- Raj Khand Location within Bihar Raj Khand Location within India
- Coordinates: 26°15′05″N 85°40′20″E﻿ / ﻿26.25139°N 85.67222°E
- Country: India
- State: Bihar
- District: Muzaffarpur
- Block: Aurai
- Elevation: 17 m (56 ft)

Population (2011)
- • Total: 19,296
- Time zone: UTC+5:30 (IST)
- PIN: 843312

= Raj Khand =

Village in Bihar, India

Raj Khand is a village in Aurai Block, Muzaffarpur District, Bihar, India. It is located on Northern Bihar, about 45 kilometres northeast of the district capital Muzaffarpur, and 14 kilometres southeast of the block capital Aurai. As of the year 2011, it is home to 19,296 inhabitants.

== Geography ==
Raj Khand is located on the north of Bagmati River. To its north is the village of Pahsaul; to its east is the village of Inglish Az Rakbe Bhagwanpur; to its south is the village of Khangura Dih urf Lakmipur; and to its west is the village of Chak Mohiuddin urf Bishunpatti. Majhila Pond is in the northwest of the village. Its average elevation is at 17 metres above the sea level.

== Climate ==
Raj Khand has a Humid Subtropical Climate (Cwa). Its wettest month is July, with an average rainfall of 364 mm; and the driest month is November, with an average rainfall of 4 mm.

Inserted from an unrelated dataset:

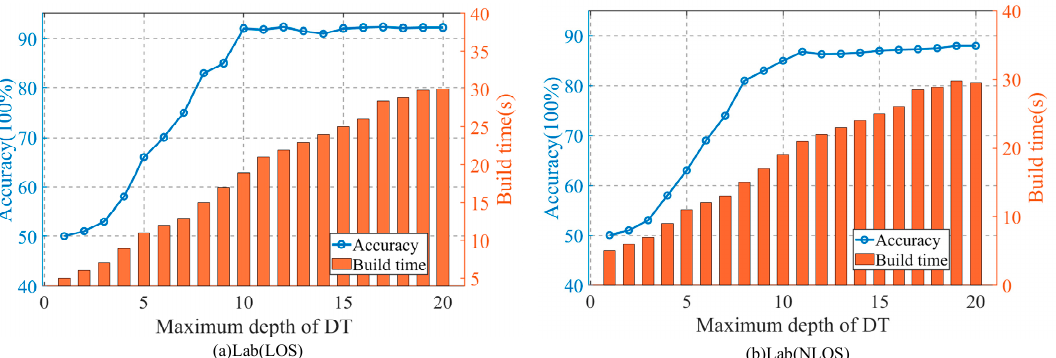
Figure 7. The impact of decision tree depth on the accuracy and construction time of the method. ( a ) Lab (LOS), ( b ) Lab (NLOS).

Climate data for Raj Khand
| Month | Jan | Feb | Mar | Apr | May | Jun | Jul | Aug | Sep | Oct | Nov | Dec | Year |
| Mean daily maximum °C (°F) | 22.3 (72.1) | 26.2 (79.2) | 32.2 (90.0) | 36.5 (97.7) | 36 (97) | 34.3 (93.7) | 31.6 (88.9) | 31.7 (89.1) | 31 (88) | 30 (86) | 27.9 (82.2) | 24 (75) | 30.3 (86.6) |
| Daily mean °C (°F) | 16.2 (61.2) | 19.7 (67.5) | 25.3 (77.5) | 29.8 (85.6) | 30.4 (86.7) | 29.9 (85.8) | 28.3 (82.9) | 28.2 (82.8) | 27.5 (81.5) | 25.5 (77.9) | 21.9 (71.4) | 17.8 (64.0) | 25.0 (77.1) |
| Mean daily minimum °C (°F) | 10.4 (50.7) | 13.3 (55.9) | 18.1 (64.6) | 23 (73) | 25 (77) | 25.9 (78.6) | 25.8 (78.4) | 25.7 (78.3) | 24.8 (76.6) | 21.3 (70.3) | 16.1 (61.0) | 12 (54) | 20.1 (68.2) |
| Average rainfall mm (inches) | 12 (0.5) | 16 (0.6) | 16 (0.6) | 24 (0.9) | 70 (2.8) | 204 (8.0) | 364 (14.3) | 290 (11.4) | 241 (9.5) | 62 (2.4) | 4 (0.2) | 6 (0.2) | 1,309 (51.4) |
Source: Climate-Data.org

== Demographics ==
In 2011, the village has a total of 4,141 households and 19,296 residents. Among all the residents, 10,224 are male and 9,072 are female. The total literacy rate is at 44.36%, with 5,299 of the male population and 3,260 of the female population being literate. The census location code is 228985.